Bei den meisten Dingen, die uns wahrhaft glücklich machen, handelt es sich nicht einfach um temporäre, unmittelbare Belohnungen, sie sind auch mit Widerständen verbunden und erfordern Opfer. Doch du kannst das Gefühl, »Opfer« bringen zu müssen, auflösen, wenn du deine Aufgaben als »etwas Normales« betrachtest oder Widerstände mithilfe von Regeln überwindest. All dies zeigt, warum feste Gewohnheiten so wichtig sind (und glückliche Menschen sich in der Regel eher an sie alten).
1 Deine Gewohnheiten bestimmen deine Gefühlslage, und deine Gefühlslage ist ein Filter, durch den du dein Leben erfährst.
Du denkst vielleicht, dass deine Gefühlslage durch Gedanken oder Stressoren erzeugt wird, durch Dinge, die im Lauf des Tages auftreten und dich aus dem Gleichgewicht bringen. Dies ist jedoch nicht der Fall. Der Psychologe Robert Thayer behauptet, dass Stimmungen durch unsere Gewohnheiten erzeugt werden: dadurch, wie viel wir schlafen, wie oft wir uns bewegen, was wir denken, wie oft wir es denken usw. Der Punkt ist: Nicht der einzelne Gedanke sorgt dafür, dass wir völlig durch den Wind sind, sondern es ist die ständige Wiederholung dieses Gedankens, die dessen Wirkung verstärkt und seinen Inhalt wahr erscheinen lässt.
2 Du musst lernen, den Tag von deinen bewussten Entscheidungen bestimmen zu lassen – nicht von deinen Ängsten oder Impulsen.
Ein ungezähmter Geist ist ein Minenfeld. Ohne Regeln, Fokus, eine solide Basis oder Selbstkontrolle kann dich alles dazu verleiten, zu glauben, dass du etwas willst, was du in Wirklichkeit gar nicht willst. »Ich möchte heute Abend einen trinken gehen und mich nicht auf die morgige Präsentation vorbereiten« scheint auf kurze Sicht ein zulässiger Wunsch zu sein, ist auf lange Sicht jedoch verhängnisvoll. Ein superwichtiges Meeting in den Sand zu setzen, nur weil du einen trinken gehen willst, lohnt sich vermutlich nicht. Wenn du lernst, feste Gewohnheiten zu entwickeln, lernst du, dich von deinen bewussten Entscheidungen, wie dein Tag aussehen sollte, leiten zu lassen und den ganzen anderen zeitweiligen Mist zu ignorieren.
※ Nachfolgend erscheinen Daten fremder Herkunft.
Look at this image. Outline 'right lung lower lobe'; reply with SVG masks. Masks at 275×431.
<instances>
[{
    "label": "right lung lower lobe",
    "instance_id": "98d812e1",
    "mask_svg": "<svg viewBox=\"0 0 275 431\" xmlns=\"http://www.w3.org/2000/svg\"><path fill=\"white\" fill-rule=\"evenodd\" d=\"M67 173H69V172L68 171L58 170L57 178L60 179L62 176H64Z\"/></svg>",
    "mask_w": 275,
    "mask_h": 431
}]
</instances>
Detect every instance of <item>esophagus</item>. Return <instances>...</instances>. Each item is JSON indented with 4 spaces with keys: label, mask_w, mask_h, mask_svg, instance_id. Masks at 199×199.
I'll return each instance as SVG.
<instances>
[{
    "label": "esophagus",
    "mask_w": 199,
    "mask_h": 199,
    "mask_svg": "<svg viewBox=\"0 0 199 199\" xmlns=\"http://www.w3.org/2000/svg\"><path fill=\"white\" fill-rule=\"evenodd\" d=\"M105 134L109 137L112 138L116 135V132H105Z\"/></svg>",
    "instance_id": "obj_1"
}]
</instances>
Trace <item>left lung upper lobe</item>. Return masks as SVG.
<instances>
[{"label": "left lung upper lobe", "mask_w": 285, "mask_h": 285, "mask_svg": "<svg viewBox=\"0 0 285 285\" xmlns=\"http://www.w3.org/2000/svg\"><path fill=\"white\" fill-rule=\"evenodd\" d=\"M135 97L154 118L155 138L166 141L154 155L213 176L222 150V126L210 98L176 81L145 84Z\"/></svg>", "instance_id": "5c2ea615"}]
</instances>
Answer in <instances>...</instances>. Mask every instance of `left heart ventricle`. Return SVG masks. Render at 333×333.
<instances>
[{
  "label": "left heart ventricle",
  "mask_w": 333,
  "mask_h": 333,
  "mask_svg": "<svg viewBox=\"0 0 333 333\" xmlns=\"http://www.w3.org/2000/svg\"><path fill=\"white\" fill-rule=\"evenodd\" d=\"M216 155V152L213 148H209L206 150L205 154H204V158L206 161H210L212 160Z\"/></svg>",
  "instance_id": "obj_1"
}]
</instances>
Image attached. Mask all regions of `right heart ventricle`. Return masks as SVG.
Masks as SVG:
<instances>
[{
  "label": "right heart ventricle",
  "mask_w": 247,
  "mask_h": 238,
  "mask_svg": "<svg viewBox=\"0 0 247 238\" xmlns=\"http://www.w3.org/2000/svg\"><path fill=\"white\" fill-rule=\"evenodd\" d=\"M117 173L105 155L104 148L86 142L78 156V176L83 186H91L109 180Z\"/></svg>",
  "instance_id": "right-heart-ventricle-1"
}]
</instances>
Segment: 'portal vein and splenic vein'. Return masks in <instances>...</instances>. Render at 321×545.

3 Glück erwächst nicht daraus, wie viel du tust, sondern daraus, wie gut du es tust.
Mehr ist nicht besser. Glück heißt nicht, etwas anderes zu erleben, sondern das, was man bereits hat, ständig auf neue und andersartige Weise zu erleben. Da man uns lehrt, dass jeder unserer Gedanken und Schritte, jede unserer Entscheidungen von Leidenschaft getragen werden sollte, werden wir im Grunde von der Angst beherrscht, dass wir unglücklich sind, weil wir nicht »genug« tun.
4 Wenn du dein tägliches Handeln in ordentliche Bahnen lenkst, deaktivierst du deine »Kampf oder Flucht«-Instinkte, weil du nicht länger dem Unbekannten gegenüberstehst.
Warum haben wir so große Schwierigkeiten mit Veränderungen, und warum erleben Menschen mit festen Gewohnheiten so viel Freude? Weil ihre Angstinstinkte lange genug ausgeschaltet sind, um etwas tatsächlich genießen zu können.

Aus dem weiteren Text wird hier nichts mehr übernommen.